Dylan lay back on the sand and stretched his forearm across his eyes to shield them from the blistering sun. “What do you mean?”
“It’s been so long since I’ve seen another human. I’m just in a little bit of shock.”
“You’re in shock?” he asked. He opened his eyes and looked over at her. “How about me?”
*****
Dylan knew she was right. He ran his index finger along the jagged edge of the cut and winced at the sting. He couldn’t risk blood loss out here. He couldn’t risk infection either. He picked up one of the quills and poked the end of his finger with it. When a small bead of blood appeared, he was convinced it was sharp enough.
“Bootlace?” he asked, holding up the thin black thread.
“Yes. They were made of several strands twisted together. I separated them. The thread seems to be pretty strong. I think it will hold long enough to help your leg heal.”

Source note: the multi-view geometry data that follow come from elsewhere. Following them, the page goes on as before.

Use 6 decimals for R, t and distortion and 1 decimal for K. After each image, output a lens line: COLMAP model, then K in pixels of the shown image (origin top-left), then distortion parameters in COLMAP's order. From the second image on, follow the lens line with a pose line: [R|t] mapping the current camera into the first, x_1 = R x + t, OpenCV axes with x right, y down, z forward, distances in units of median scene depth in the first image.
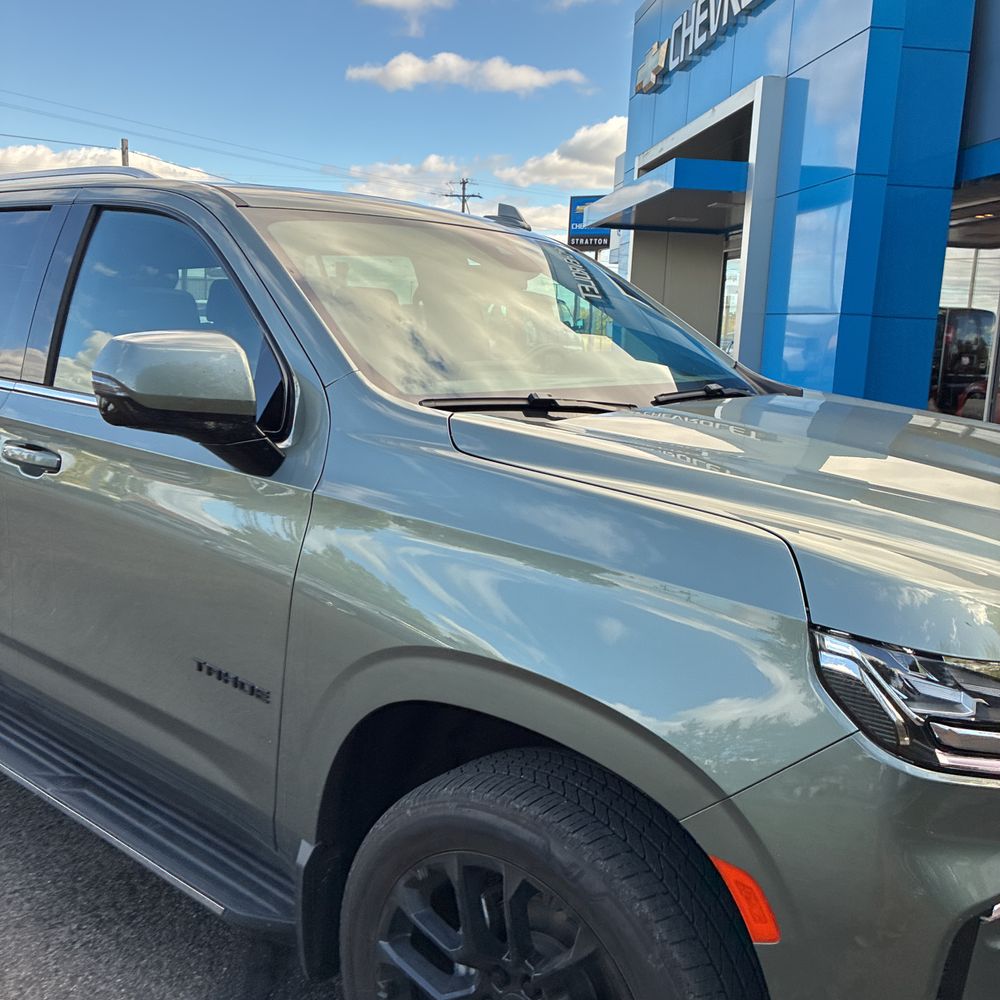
lens RADIAL K [[1012.3, 0, 504.0], [0, 1012.3, 496.8], [0, 0, 1]] dist [0.023206, 0.000000]
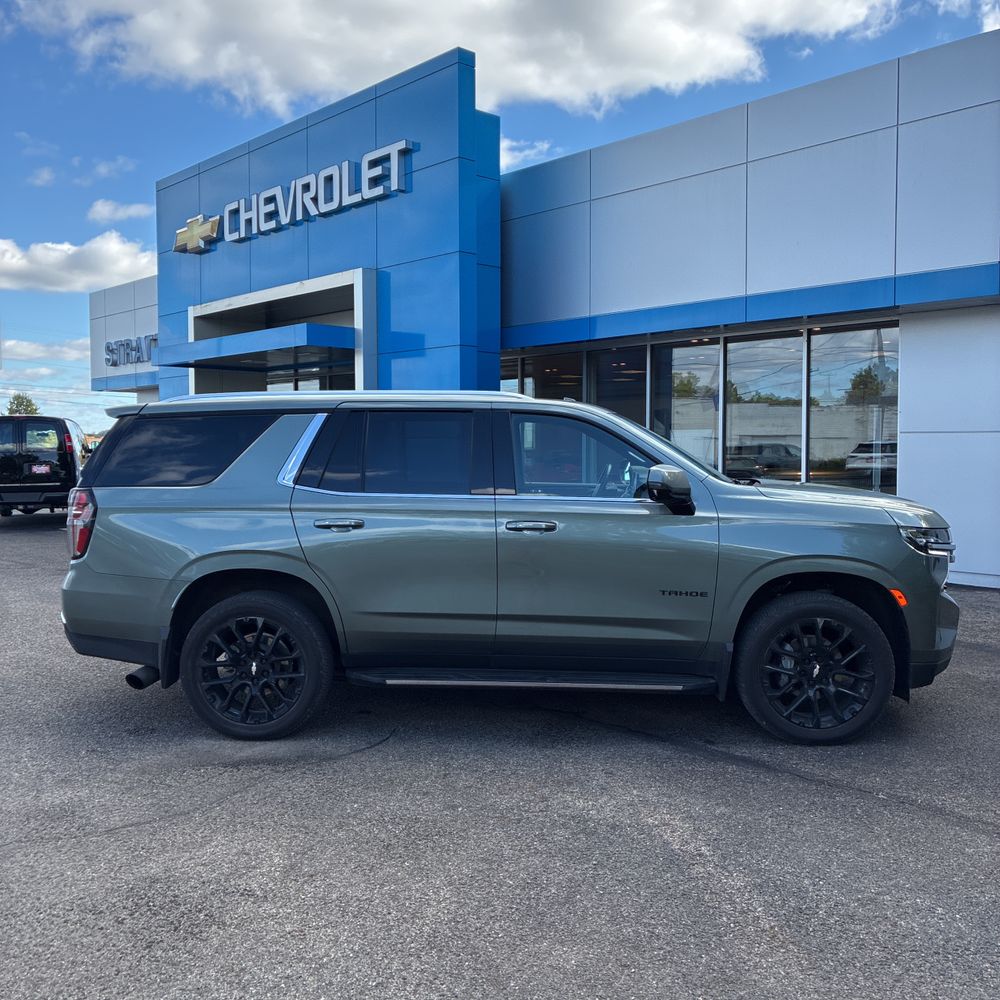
lens RADIAL K [[1012.3, 0, 504.4], [0, 1012.3, 499.7], [0, 0, 1]] dist [0.023206, 0.000000]
pose [[0.800505, -0.076411, 0.594435, -1.659242], [0.138816, 0.988507, -0.059872, 0.023812], [-0.583028, 0.130445, 0.801912, -0.663928]]
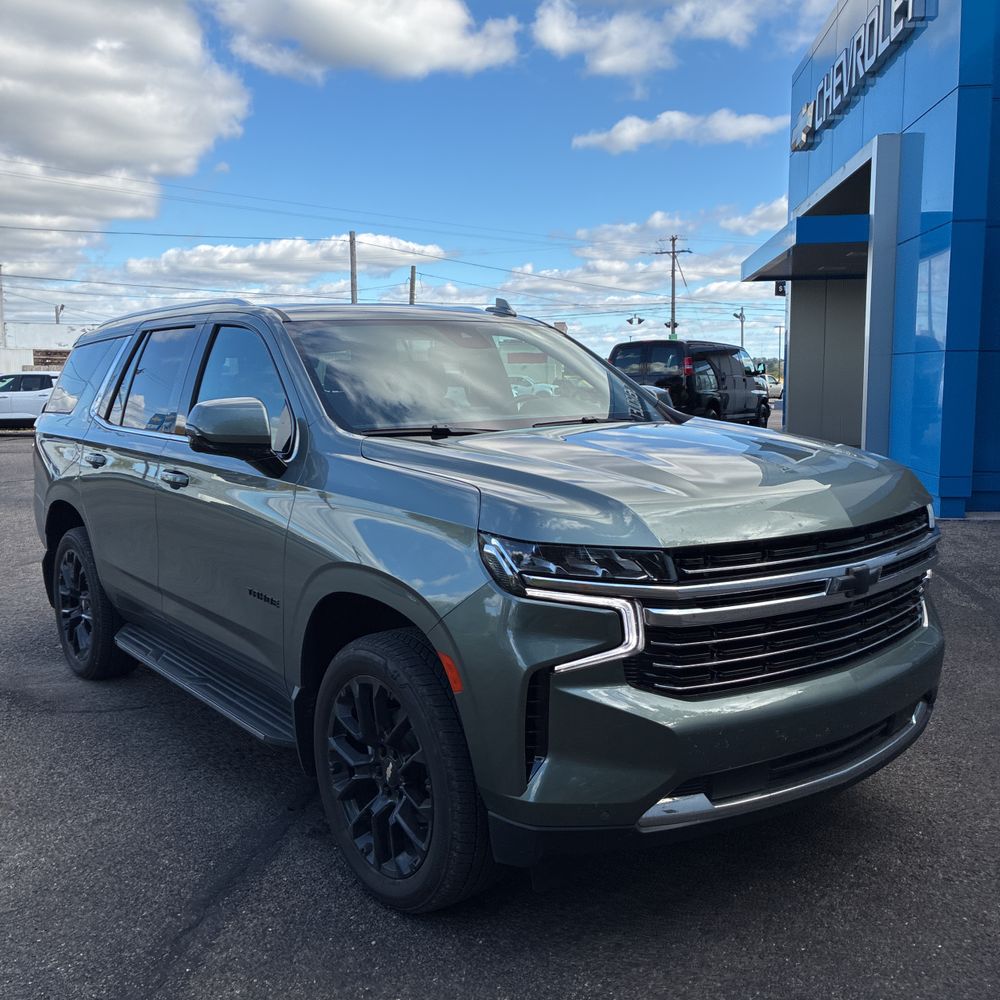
lens RADIAL K [[1012.3, 0, 505.5], [0, 1012.3, 499.5], [0, 0, 1]] dist [0.023206, 0.000000]
pose [[0.973992, -0.028257, -0.224814, 0.396052], [0.016556, 0.998417, -0.053762, 0.085942], [0.225977, 0.048642, 0.972917, -0.446430]]
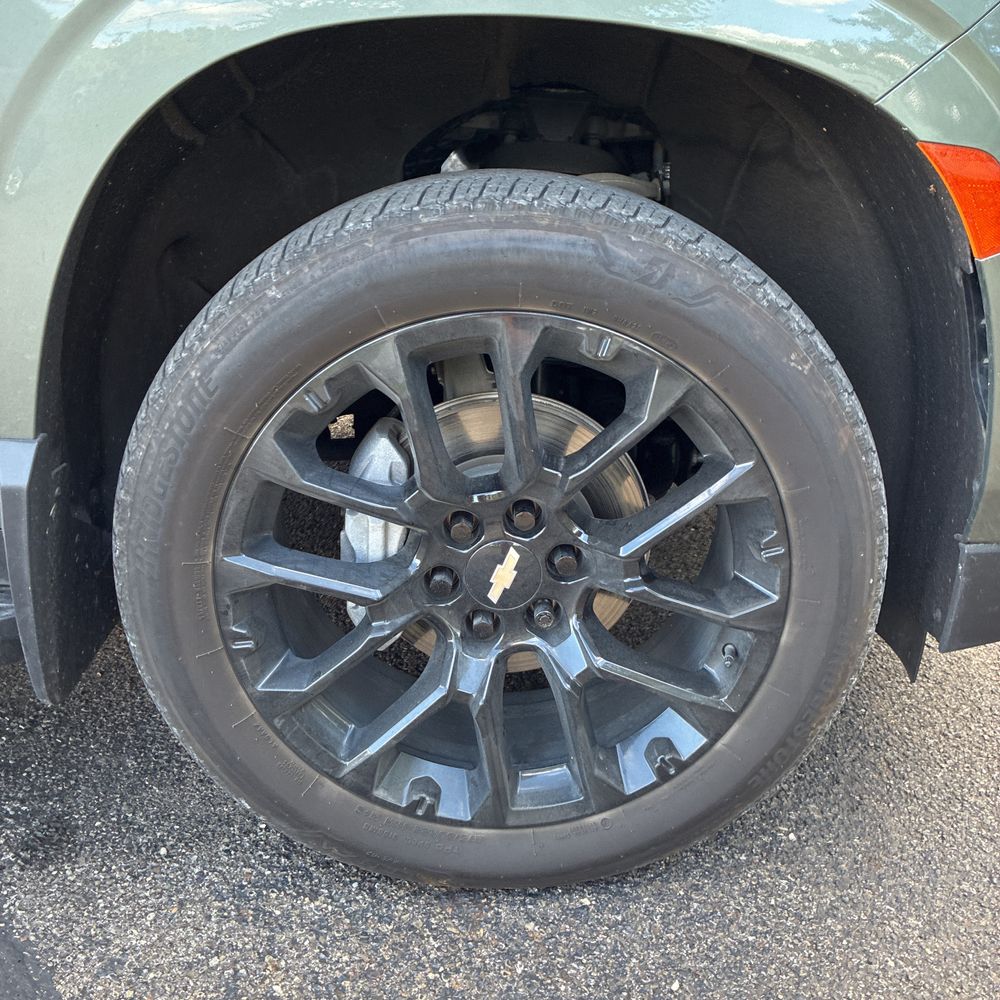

Nylon. He was sure of it. While he’d never thought much about the makeup of boot laces, he was glad they weren’t cotton. Natural fibers would break down quickly and might cause more infection.
Syreena retrieved the quills and the thread. Her hands were small and delicate. He tried to ignore the heat of her touch. “We might as well do it now. Then you can sleep,” she said.
“Leg only. Leave the one on my forehead alone.”
She nodded. “It might scar.”
“I can live with that.” Dylan grimaced. “I can’t imagine how this is going to hurt.”
“Don’t imagine. It will only make it worse,” she said. Syreena walked to the water’s edge and rinsed the quill. It was already as clean as it could be under the circumstance but she didn’t want a grain of sand to get into the cut. “I will be quick. I promise.”